Normalizing Flows KL divergence equivalency This question is related to the normalizing flows concept in machine learning.
Let $X \sim P_X$ and $U \sim P_U$ be, respectively, the distribution of the data and a base distribution (e.g. an isotropic gaussian). We define a normalizing flow as $F: \mathcal{U} \rightarrow \mathcal{X}$ parametrized by $\theta$. Starting with $P_U$ and then applying $F$ will induce a new distribution $P_{F(U)}$ (used to match $P_X$). Since normalizing flows are invertible, we can also consider the distribution $P_{F^{-1}(X)}$.
How comes that in this case $D_{KL}[P_X || P_{F(U)}] = D_{KL}[P_{F^{-1}(X)} || P_U]$ ? $D_{KL}$ being the Kullback–Leibler divergence.
Let's say there are 2 scenarios:

*

*you don't have samples from $p_X(x)$, but you can evaluate $p_X(x)$,


*you have samples from $p_X(x)$, but you cannot evaluate $p_X(x)$.
Which divergence should be used in each scenario as the objective to optimize?
 A: The answer to your first question follows from the fact that the Kullback-Leibler divergence is, under mild conditions, invariant under transformations. This is straightforward and is shown in the section "Properties" of the Wikipedia site that you have referred to.
The answer to your second question can be found in

Papamakarios, George, et al. "Normalizing flows for probabilistic modeling and inference." Journal of Machine Learning Research 22.57 (2021): 1-64.

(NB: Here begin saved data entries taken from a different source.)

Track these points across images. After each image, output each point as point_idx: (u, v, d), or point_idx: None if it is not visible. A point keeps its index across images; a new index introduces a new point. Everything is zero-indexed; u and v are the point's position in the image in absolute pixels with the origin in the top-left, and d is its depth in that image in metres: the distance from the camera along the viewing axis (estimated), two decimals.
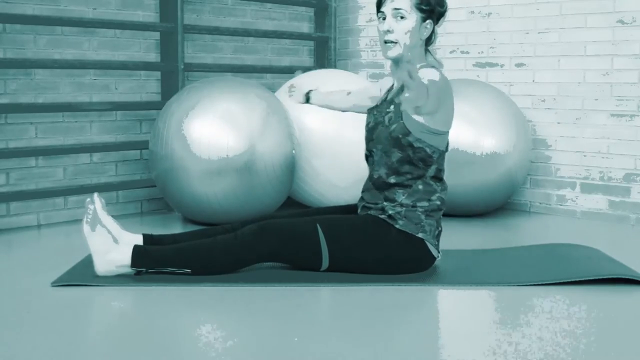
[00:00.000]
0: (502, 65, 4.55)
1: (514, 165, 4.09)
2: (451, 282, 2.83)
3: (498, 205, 4.32)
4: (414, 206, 2.83)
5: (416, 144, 2.80)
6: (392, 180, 2.84)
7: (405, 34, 2.82)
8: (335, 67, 5.15)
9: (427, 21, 2.85)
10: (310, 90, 3.39)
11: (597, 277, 2.79)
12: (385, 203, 2.86)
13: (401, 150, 2.81)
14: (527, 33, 4.43)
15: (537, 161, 4.45)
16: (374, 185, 2.89)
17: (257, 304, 2.57)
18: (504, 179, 4.10)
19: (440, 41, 4.72)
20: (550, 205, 4.43)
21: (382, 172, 2.86)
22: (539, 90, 4.40)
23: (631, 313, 2.53)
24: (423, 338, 2.29)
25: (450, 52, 4.74)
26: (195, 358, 2.12)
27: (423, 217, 2.84)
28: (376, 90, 3.16)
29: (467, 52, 4.67)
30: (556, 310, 2.52)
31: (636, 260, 3.05)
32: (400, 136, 2.80)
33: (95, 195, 2.87)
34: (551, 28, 4.35)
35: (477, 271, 2.97)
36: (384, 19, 2.85)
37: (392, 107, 2.85)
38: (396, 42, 2.83)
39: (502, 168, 4.06)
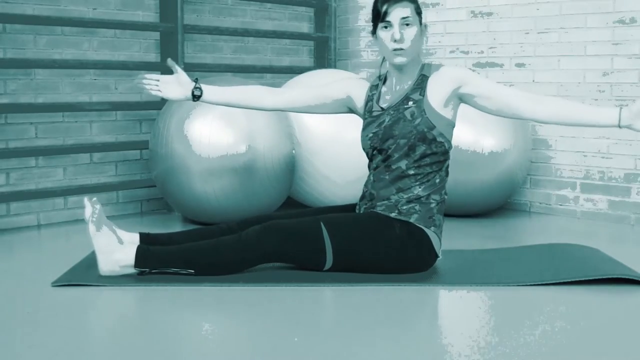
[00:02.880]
0: (502, 65, 4.55)
1: (514, 165, 4.10)
2: (451, 282, 2.83)
3: (498, 205, 4.32)
4: (427, 197, 2.85)
5: (439, 138, 2.85)
6: (412, 171, 2.87)
7: (414, 40, 2.86)
8: (335, 67, 5.16)
9: (423, 24, 2.92)
10: (197, 80, 3.00)
11: (597, 277, 2.79)
12: (398, 195, 2.86)
13: (425, 144, 2.84)
14: (527, 33, 4.44)
15: (537, 161, 4.45)
16: (390, 177, 2.89)
17: (258, 304, 2.57)
18: (504, 179, 4.10)
19: (440, 41, 4.76)
20: (550, 205, 4.44)
21: (402, 164, 2.87)
22: (539, 90, 4.40)
23: (631, 313, 2.53)
24: (423, 338, 2.29)
25: (450, 52, 4.74)
26: (196, 358, 2.12)
27: (435, 210, 2.87)
28: (339, 92, 3.07)
29: (467, 52, 4.67)
30: (556, 310, 2.52)
31: (636, 260, 3.05)
32: (426, 130, 2.83)
33: (86, 199, 2.86)
34: (551, 28, 4.35)
35: (477, 271, 2.97)
36: (386, 27, 2.85)
37: (410, 102, 2.87)
38: (405, 50, 2.85)
39: (502, 168, 4.06)
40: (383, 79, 3.02)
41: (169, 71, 4.36)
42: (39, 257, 3.28)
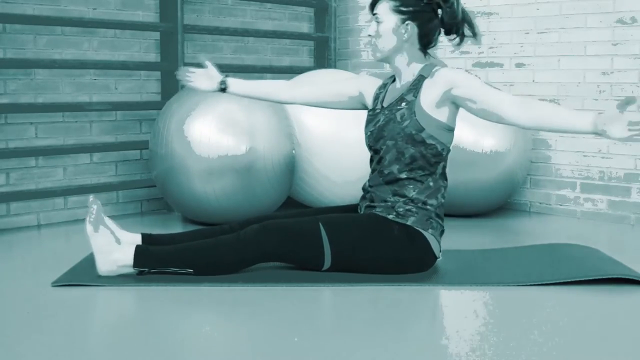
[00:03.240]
0: (502, 65, 4.55)
1: (514, 165, 4.10)
2: (451, 282, 2.83)
3: (498, 205, 4.32)
4: (424, 203, 2.85)
5: (429, 141, 2.83)
6: (404, 175, 2.86)
7: (380, 37, 2.89)
8: (335, 67, 5.16)
9: (407, 22, 2.87)
10: (227, 76, 3.17)
11: (597, 277, 2.79)
12: (395, 198, 2.86)
13: (414, 146, 2.83)
14: (527, 33, 4.44)
15: (537, 161, 4.45)
16: (384, 181, 2.89)
17: (258, 304, 2.57)
18: (504, 178, 4.10)
19: (440, 41, 4.74)
20: (550, 205, 4.44)
21: (394, 168, 2.87)
22: (539, 90, 4.40)
23: (631, 313, 2.53)
24: (423, 338, 2.29)
25: (451, 52, 4.73)
26: (195, 358, 2.12)
27: (433, 214, 2.86)
28: (353, 89, 3.12)
29: (467, 52, 4.67)
30: (556, 310, 2.52)
31: (636, 260, 3.05)
32: (414, 132, 2.82)
33: (91, 197, 2.86)
34: (551, 28, 4.35)
35: (477, 271, 2.97)
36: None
37: (403, 104, 2.87)
38: (374, 46, 2.92)
39: (502, 168, 4.06)
40: (393, 78, 3.03)
41: (168, 71, 4.39)
42: (39, 257, 3.28)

in sections 2.3.1 and 2.3.2.
What it says is basically this: If you can sample from $P_X$, you should minimize the KL-divergence:
$$
D_{KL}[P_X \| P_{F(U)}] = -\mathbb{E}_{P_X}[\log P_{F(U)}] - H_{P_X},
$$
where $H_{P_X}$ is the entropy of $P_X$. For the optimization task of finding the parameters of $F$ and $P_U$, the entropy is irrelevant, since it is constant. You can approximate the expectation $\mathbb{E}_{P_X}[P_{F(U)}]$ if you have samples of $P_X$, so this is appropriate for your second scenario.
For your first scenario, you should switch the arguments of the KL-divergence, i.e. you should minimize:
$$
D_{KL}[P_{F(U)} \| P_X] = \mathbb{E}_{P_U}[\log P_U] - \mathbb{E}_{P_U}[\log P_{F^{-1}(X)}]
$$
and since $P_U$ is considered to be easy to use, your only problem is to evaluate $P_{F^{-1}(X)}$, but that is considered doable in your first scenario.